• **Material for this exercise**
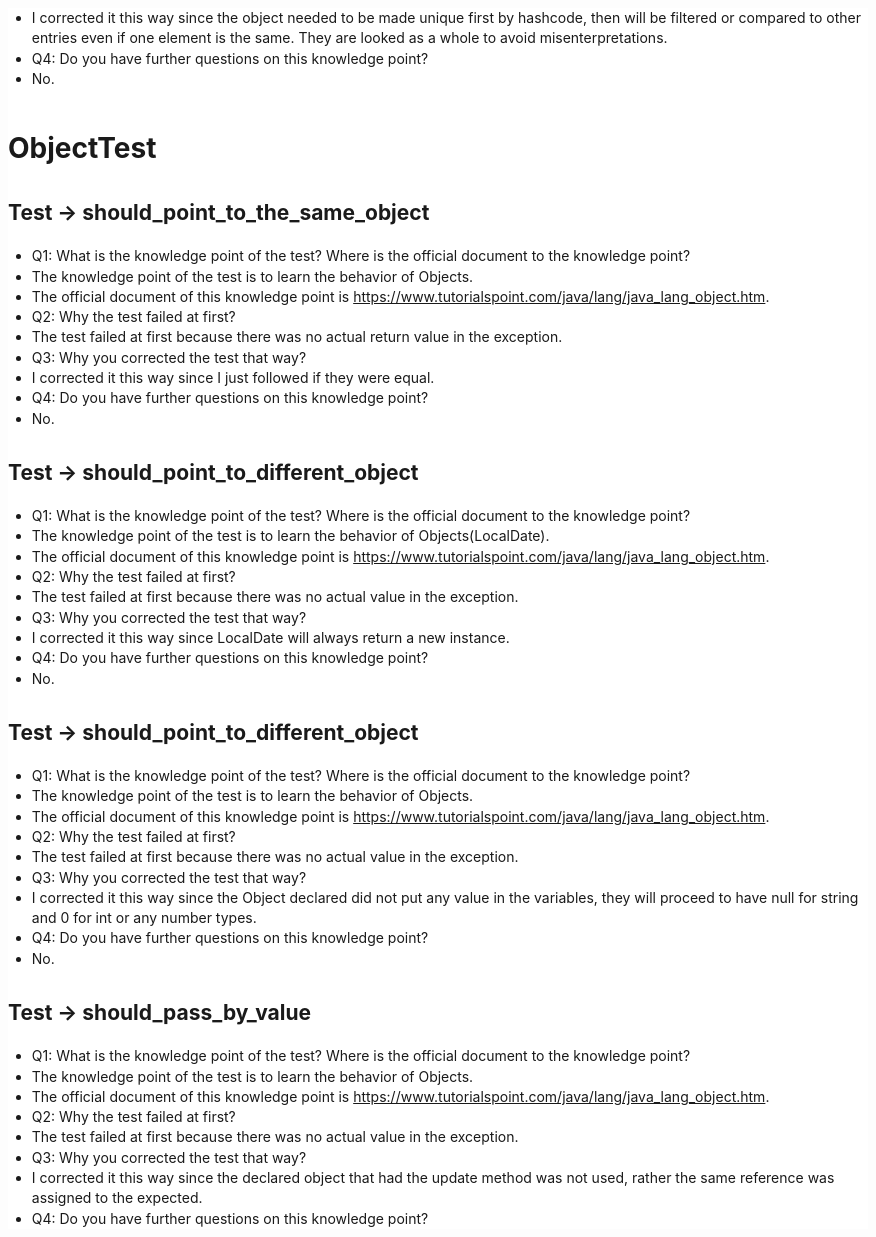 * I corrected it this way since the object needed to be made unique first by hashcode, then will be filtered or compared to other entries even if one element is the same. They are looked as a whole to avoid misenterpretations.
* Q4: Do you have further questions on this knowledge point?
* No.

# ObjectTest
## Test -> should_point_to_the_same_object
* Q1: What is the knowledge point of the test? Where is the official document to the knowledge point?
* The knowledge point of the test is to learn the behavior of Objects. 
* The official document of this knowledge point is https://www.tutorialspoint.com/java/lang/java_lang_object.htm.
* Q2: Why the test failed at first?
* The test failed at first because there was no actual return value in the exception.
* Q3: Why you corrected the test that way?
* I corrected it this way since I just followed if they were equal.
* Q4: Do you have further questions on this knowledge point?
* No.

## Test -> should_point_to_different_object
* Q1: What is the knowledge point of the test? Where is the official document to the knowledge point?
* The knowledge point of the test is to learn the behavior of Objects(LocalDate). 
* The official document of this knowledge point is https://www.tutorialspoint.com/java/lang/java_lang_object.htm.
* Q2: Why the test failed at first?
* The test failed at first because there was no actual value in the exception.
* Q3: Why you corrected the test that way?
* I corrected it this way since LocalDate will always return a new instance.
* Q4: Do you have further questions on this knowledge point?
* No.

## Test -> should_point_to_different_object
* Q1: What is the knowledge point of the test? Where is the official document to the knowledge point?
* The knowledge point of the test is to learn the behavior of Objects. 
* The official document of this knowledge point is https://www.tutorialspoint.com/java/lang/java_lang_object.htm.
* Q2: Why the test failed at first?
* The test failed at first because there was no actual value in the exception.
* Q3: Why you corrected the test that way?
* I corrected it this way since the Object declared did not put any value in the variables, they will proceed to have null for string and 0 for int or any number types.
* Q4: Do you have further questions on this knowledge point?
* No.

## Test -> should_pass_by_value
* Q1: What is the knowledge point of the test? Where is the official document to the knowledge point?
* The knowledge point of the test is to learn the behavior of Objects. 
* The official document of this knowledge point is https://www.tutorialspoint.com/java/lang/java_lang_object.htm.
* Q2: Why the test failed at first?
* The test failed at first because there was no actual value in the exception.
* Q3: Why you corrected the test that way?
* I corrected it this way since the declared object that had the update method was not used, rather the same reference was assigned to the expected.
* Q4: Do you have further questions on this knowledge point?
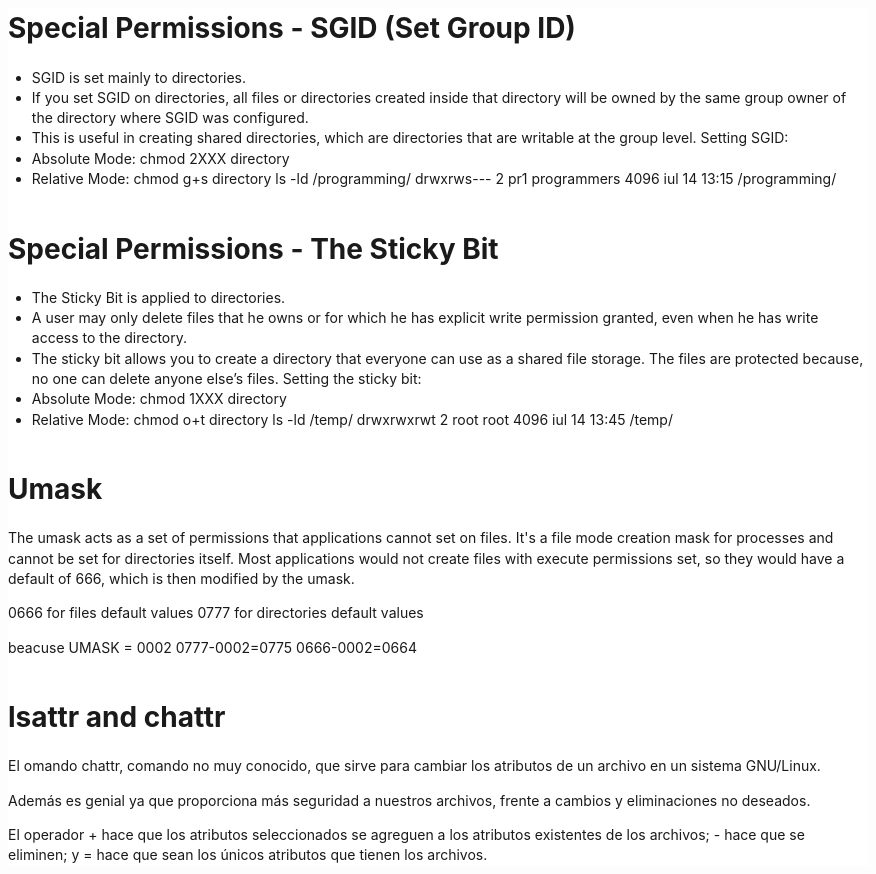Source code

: # Special Permissions - SGID (Set Group ID)
- SGID is set mainly to directories.
- If you set SGID on directories, all files or directories created inside that directory will be
owned by the same group owner of the directory where SGID was configured.
- This is useful in creating shared directories, which are directories that are writable at
the group level.
Setting SGID:
- Absolute Mode: chmod 2XXX directory
- Relative Mode: chmod g+s directory
 ls -ld /programming/
drwxrws--- 2 pr1 programmers 4096 iul 14 13:15 /programming/

# Special Permissions - The Sticky Bit
- The Sticky Bit is applied to directories.
- A user may only delete files that he owns or for which he has explicit write permission
granted, even when he has write access to the directory.
- The sticky bit allows you to create a directory that everyone can use as a shared file
storage. The files are protected because, no one can delete anyone else’s files.
Setting the sticky bit:
- Absolute Mode: chmod 1XXX directory
- Relative Mode: chmod o+t directory
 ls -ld /temp/
drwxrwxrwt 2 root root 4096 iul 14 13:45 /temp/

# Umask

The umask acts as a set of permissions that applications cannot set on files. It's a file mode creation mask for processes and cannot be set for directories itself. Most applications would not create files with execute permissions set, so they would have a default of 666, which is then modified by the umask.

0666 for files default values
0777 for directories default values

beacuse UMASK = 0002
0777-0002=0775
0666-0002=0664

# lsattr and chattr

El omando chattr, comando no muy conocido, que sirve para cambiar los atributos de un archivo en un sistema GNU/Linux. 

Además es genial ya que proporciona más seguridad a nuestros archivos, frente a cambios y eliminaciones no deseados.

El operador + hace que los atributos seleccionados se agreguen a los atributos existentes de los archivos; - hace que se eliminen; y = hace que sean los únicos atributos que tienen los archivos.
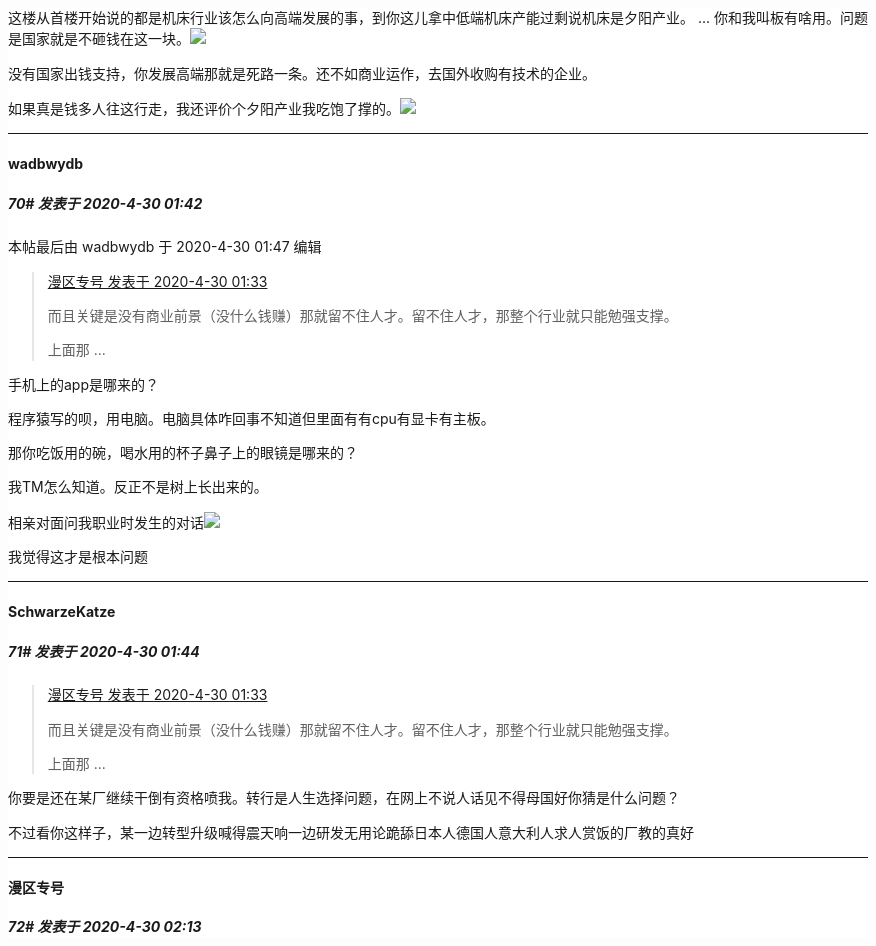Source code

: 这楼从首楼开始说的都是机床行业该怎么向高端发展的事，到你这儿拿中低端机床产能过剩说机床是夕阳产业。 ...</blockquote>
你和我叫板有啥用。问题是国家就是不砸钱在这一块。<img src="https://static.saraba1st.com/image/smiley/face2017/068.png" referrerpolicy="no-referrer">


没有国家出钱支持，你发展高端那就是死路一条。还不如商业运作，去国外收购有技术的企业。


如果真是钱多人往这行走，我还评价个夕阳产业我吃饱了撑的。<img src="https://static.saraba1st.com/image/smiley/face2017/037.png" referrerpolicy="no-referrer">


-----

####  wadbwydb  
##### 70#       发表于 2020-4-30 01:42


 本帖最后由 wadbwydb 于 2020-4-30 01:47 编辑 
<blockquote><a href="httphttps://bbs.saraba1st.com/2b/forum.php?mod=redirect&amp;goto=findpost&amp;pid=47254276&amp;ptid=1930902" target="_blank">漫区专号 发表于 2020-4-30 01:33</a>

而且关键是没有商业前景（没什么钱赚）那就留不住人才。留不住人才，那整个行业就只能勉强支撑。


上面那 ...</blockquote>

手机上的app是哪来的？

程序猿写的呗，用电脑。电脑具体咋回事不知道但里面有有cpu有显卡有主板。

那你吃饭用的碗，喝水用的杯子鼻子上的眼镜是哪来的？

我TM怎么知道。反正不是树上长出来的。


相亲对面问我职业时发生的对话<img src="https://static.saraba1st.com/image/smiley/face2017/029.png" referrerpolicy="no-referrer">

我觉得这才是根本问题


-----

####  SchwarzeKatze  
##### 71#       发表于 2020-4-30 01:44


<blockquote><a href="httphttps://bbs.saraba1st.com/2b/forum.php?mod=redirect&amp;goto=findpost&amp;pid=47254276&amp;ptid=1930902" target="_blank">漫区专号 发表于 2020-4-30 01:33</a>

而且关键是没有商业前景（没什么钱赚）那就留不住人才。留不住人才，那整个行业就只能勉强支撑。


上面那 ...</blockquote>
你要是还在某厂继续干倒有资格喷我。转行是人生选择问题，在网上不说人话见不得母国好你猜是什么问题？


不过看你这样子，某一边转型升级喊得震天响一边研发无用论跪舔日本人德国人意大利人求人赏饭的厂教的真好


-----

####  漫区专号  
##### 72#       发表于 2020-4-30 02:13
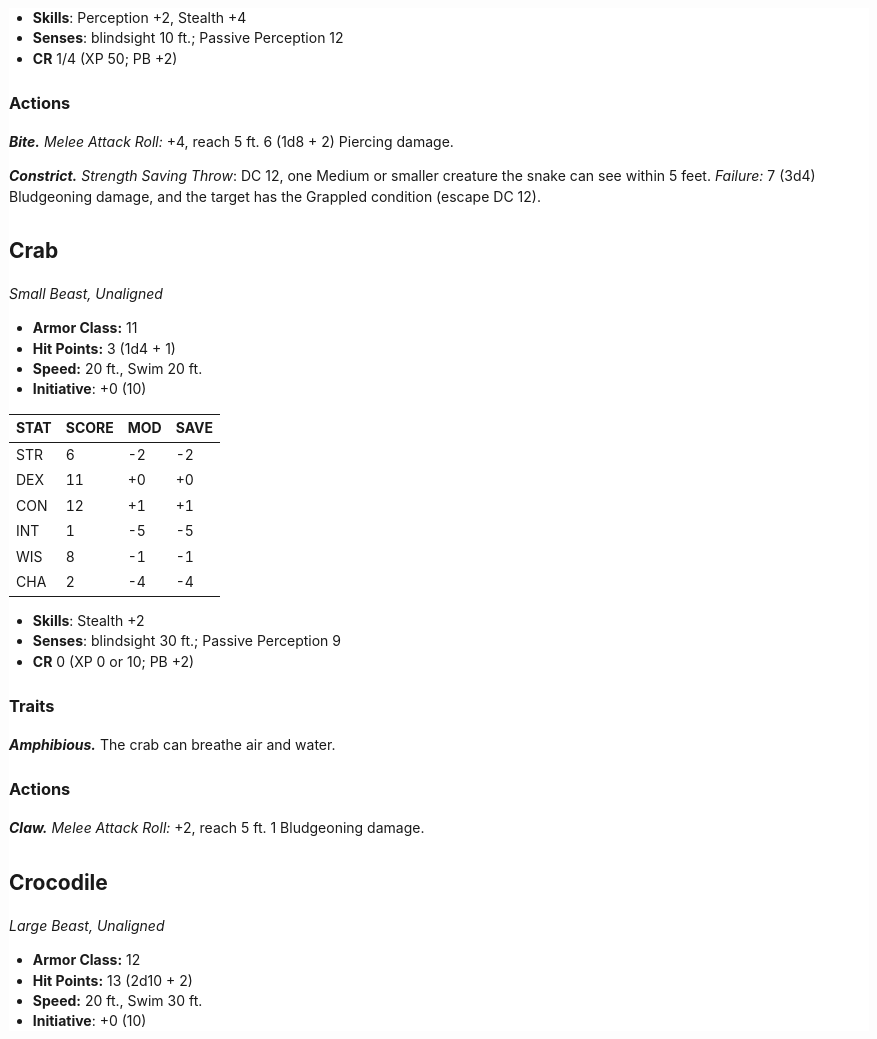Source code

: - **Skills**: Perception +2, Stealth +4
- **Senses**: blindsight 10 ft.; Passive Perception 12
- **CR** 1/4 (XP 50; PB +2)

### Actions

***Bite.*** *Melee Attack Roll:* +4, reach 5 ft. 6 (1d8 + 2) Piercing damage.

***Constrict.*** *Strength Saving Throw*: DC 12, one Medium or smaller creature the snake can see within 5 feet. *Failure:*  7 (3d4) Bludgeoning damage, and the target has the Grappled condition (escape DC 12).

## Crab

*Small Beast, Unaligned*

- **Armor Class:** 11
- **Hit Points:** 3 (1d4 + 1)
- **Speed:** 20 ft., Swim 20 ft.
- **Initiative**: +0 (10)

|STAT|SCORE|MOD|SAVE|
| --- | --- | --- | ---- |
| STR | 6 | -2 | -2 |
| DEX | 11 | +0 | +0 |
| CON | 12 | +1 | +1 |
| INT | 1 | -5 | -5 |
| WIS | 8 | -1 | -1 |
| CHA | 2 | -4 | -4 |

- **Skills**: Stealth +2
- **Senses**: blindsight 30 ft.; Passive Perception 9
- **CR** 0 (XP 0 or 10; PB +2)

### Traits

***Amphibious.*** The crab can breathe air and water.


### Actions

***Claw.*** *Melee Attack Roll:* +2, reach 5 ft. 1 Bludgeoning damage.

## Crocodile

*Large Beast, Unaligned*

- **Armor Class:** 12
- **Hit Points:** 13 (2d10 + 2)
- **Speed:** 20 ft., Swim 30 ft.
- **Initiative**: +0 (10)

• **What you have to do**
Count the lines in the items above that contain the string "delete", and give only that number.

• **Solution to the exercise**
2